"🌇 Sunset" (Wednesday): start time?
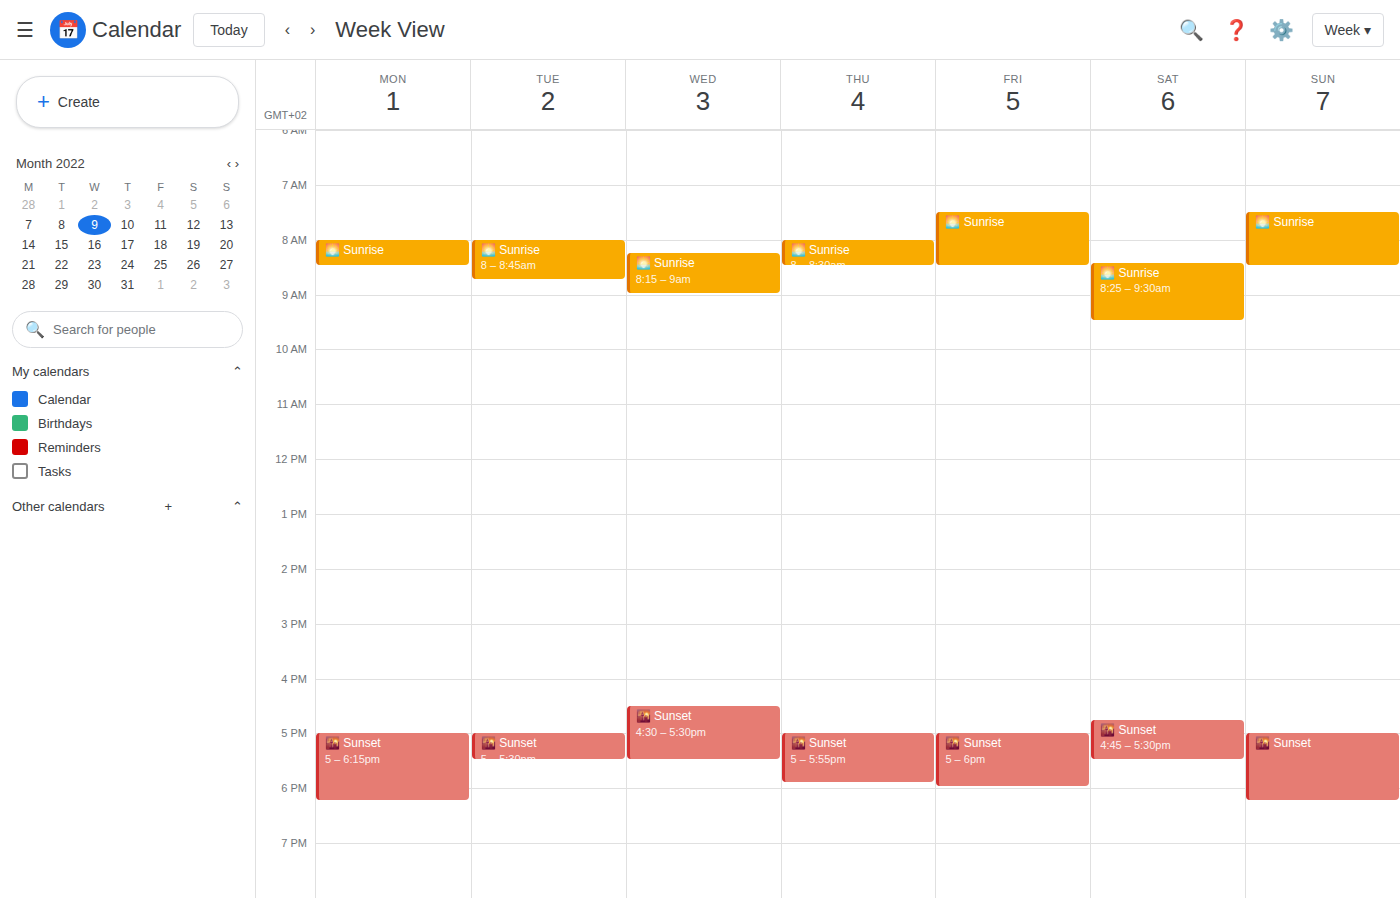
16:30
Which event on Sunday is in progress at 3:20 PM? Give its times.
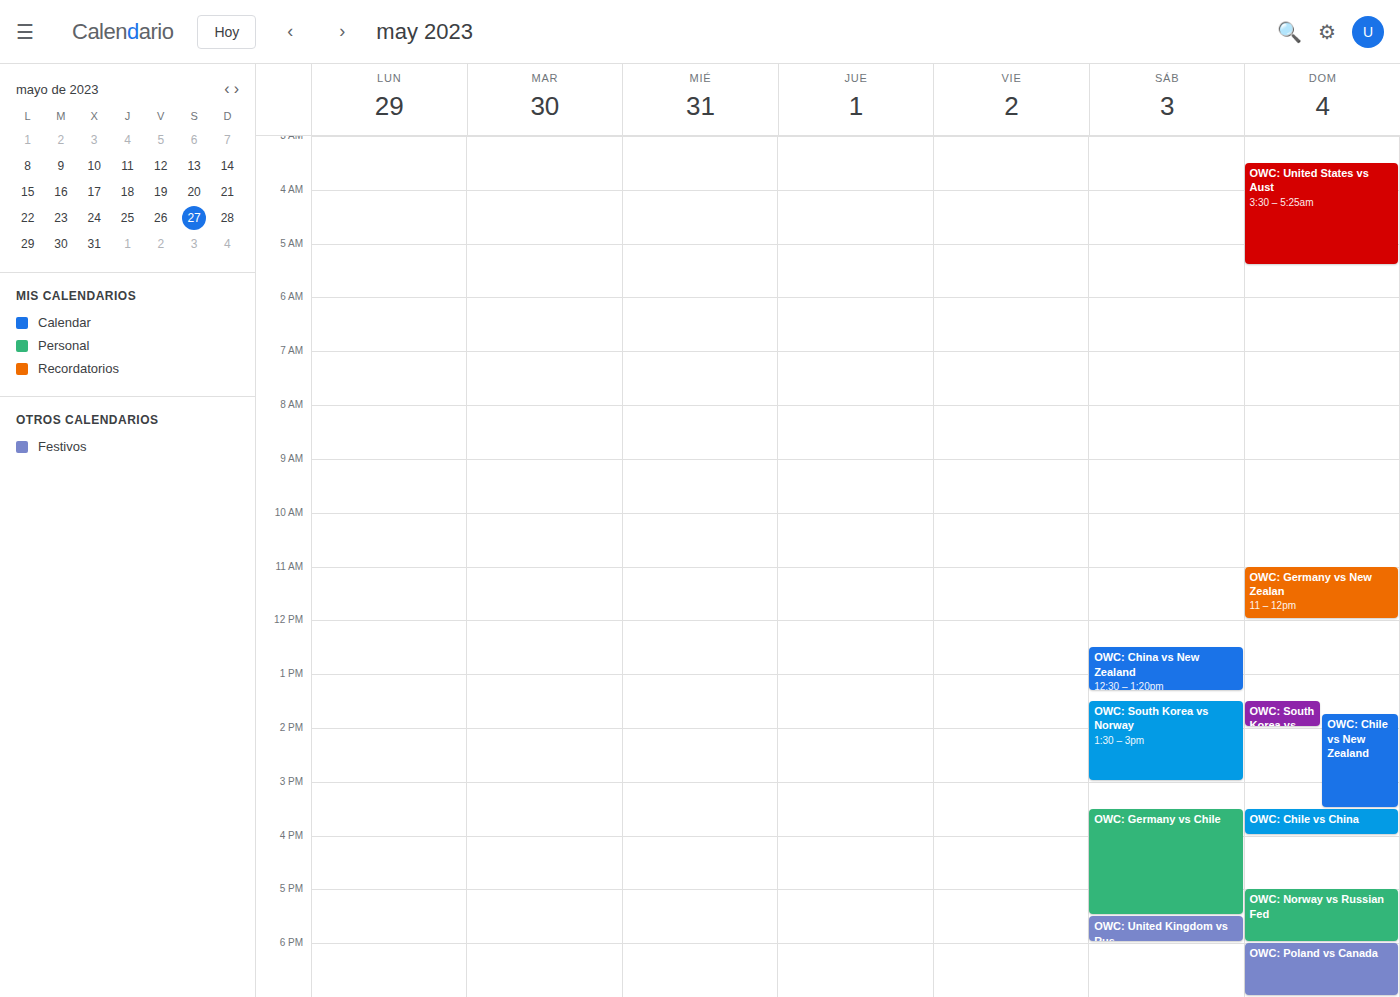
"OWC: Chile vs New Zealand", 1:45 PM to 3:30 PM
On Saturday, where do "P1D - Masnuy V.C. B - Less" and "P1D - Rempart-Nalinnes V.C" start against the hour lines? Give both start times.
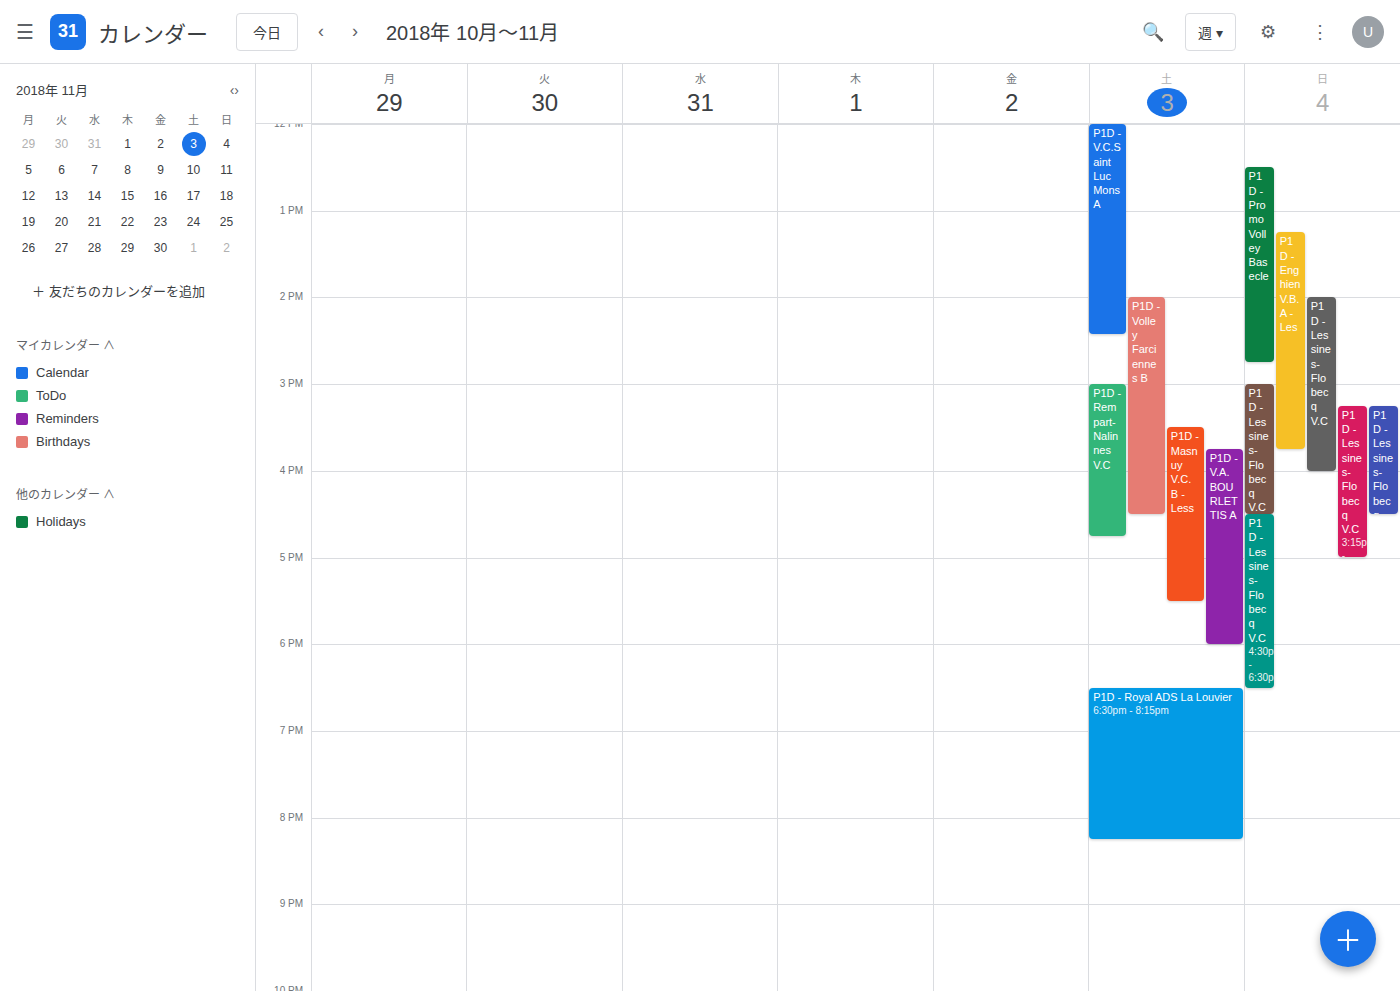
"P1D - Masnuy V.C. B - Less": 3:30 PM, halfway between the 3 PM and 4 PM lines. "P1D - Rempart-Nalinnes V.C": 3:00 PM, exactly on the 3 PM line.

______________________________

WHAT TO WORK ON: Turn the items above into a numbered list with no blank lines, covering every item, and leave out the pictures.

TASK ANSWER:
1. "🌇 Sunset" (Wednesday): start time?
2. 16:30
3. Which event on Sunday is in progress at 3:20 PM? Give its times.
4. "OWC: Chile vs New Zealand", 1:45 PM to 3:30 PM
5. On Saturday, where do "P1D - Masnuy V.C. B - Less" and "P1D - Rempart-Nalinnes V.C" start against the hour lines? Give both start times.
6. "P1D - Masnuy V.C. B - Less": 3:30 PM, halfway between the 3 PM and 4 PM lines. "P1D - Rempart-Nalinnes V.C": 3:00 PM, exactly on the 3 PM line.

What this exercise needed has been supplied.